Voccola named other major IT providers that have suffered breaches, including Microsoft, and then tried to pin the blame on cryptocurrencies such as Bitcoin, which are the preferred method of ransom payment for hackers.
‘Unfortunately there are bad people out there who can make a lot of money, or try to make a lot of money, and get paid in anonymous currencies that are very difficult if not impossible to trace by the authorities, so there’s no money trail for them to go and get these criminals,’ he said.
Voccola said that the staff at Kaseya had slept for ‘a grand total of four hours in the last two days literally and that’ll continue until everything is as perfect as can be.’
He added in a statement: ‘Our global teams are working around the clock to get our customers back up and running.
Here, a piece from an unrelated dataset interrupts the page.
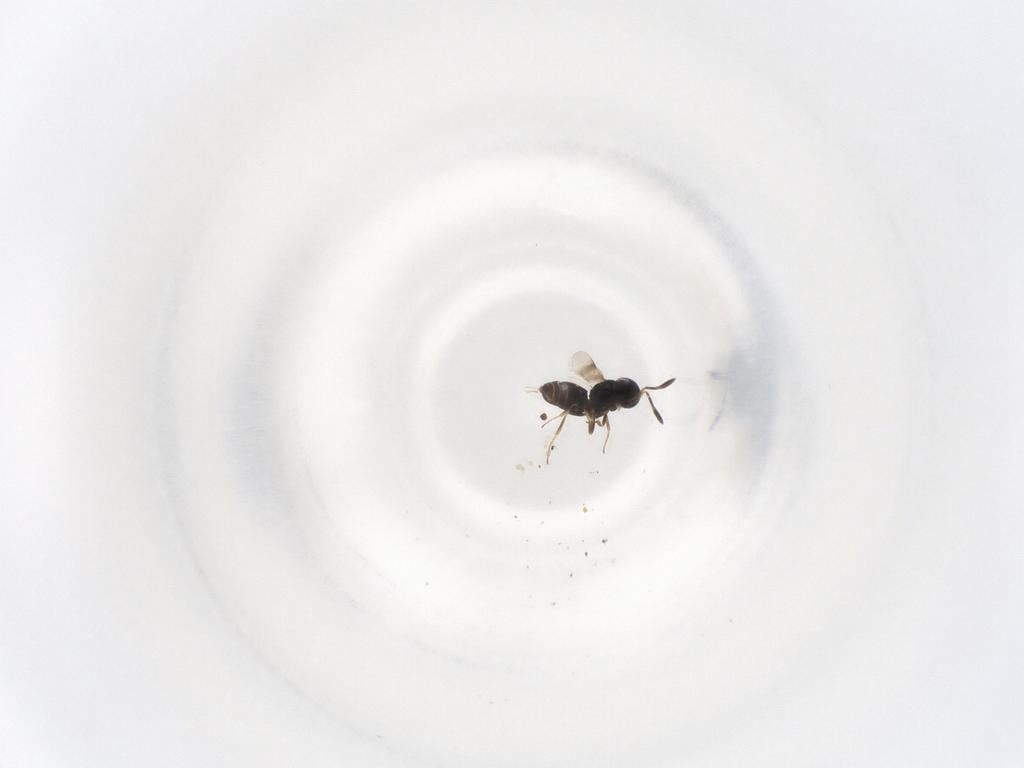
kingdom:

We understand that every second they are shut down, it impacts their livelihood, which is why we’re working feverishly to get this resolved.’
While Kaseya is little known to the public, analysts say it was a ripe target as its software is used by thousands of companies, allowing the hackers to paralyze a huge number of businesses with a single blow.
Kaseya provides IT services to some 40,000 businesses globally, some of whom in turn manage the computer systems of other businesses.
The hack affected users of its signature VSA software, which is used to manage networks of computers and printers.
Experts believe this could be the biggest ‘ransomware’ attack on record — an increasingly lucrative form of digital hostage-taking in which hackers encrypt victims’ data and then demand money for restored access.
A sign that reads: ‘Coop Forum supermarket in Vastberga is closed due to IT disturbances, no prognosis as to when we will open again’ is seen Stockholm, Sweden on Saturday
The Kaseya attack has ricocheted around the world, affecting businesses from pharmacies to gas stations in at least 17 countries, as well as dozens of New Zealand kindergartens.
Most of Sweden’s 800 Coop supermarkets were shut for a third day running after the hack paralyzed its cash registers.
Kaseya says it is actively engaged with various governmental agencies including the FBI, Cybersecurity and Infrastructure Security Agency, Department of Homeland Security and the White House.
Meanwhile, President Joe Biden is still not calling on his Russian counterpart Vladimir Putin to respond to the massive ransomware attack.
On Tuesday, he again pulled out notes to deliver a prepared response to reporters questioning whether the hack calls for retaliation.
‘I can tell you a couple things,’ Biden said when asked if the attack warrants a response from the U.S. as he started reading from a notebook. ‘I received an update from my national security team this morning.’
Critics are lashing out at President Joe Biden for not keeping his promise to get tough on Russia over cyberattacks after the most recent REvil hack affected some 1,000 companies
The president insisted the attack ‘appears to have caused minimal damages to U.S. businesses,’ despite reports showing at least 1,000 American companies were affected.
‘We’re still gathering information to the full extent of that attack,’ Biden said after delivering an update on the coronavirus pandemic and state of vaccinations from the White House.
He previewed: ‘I’m going to have more to say about this in the next several days. We’re getting more detail and information – but that’s what I can tell you now.’
‘And I feel good about our ability to be able to respond,’ he as he trailed off and left the room after taking just one question.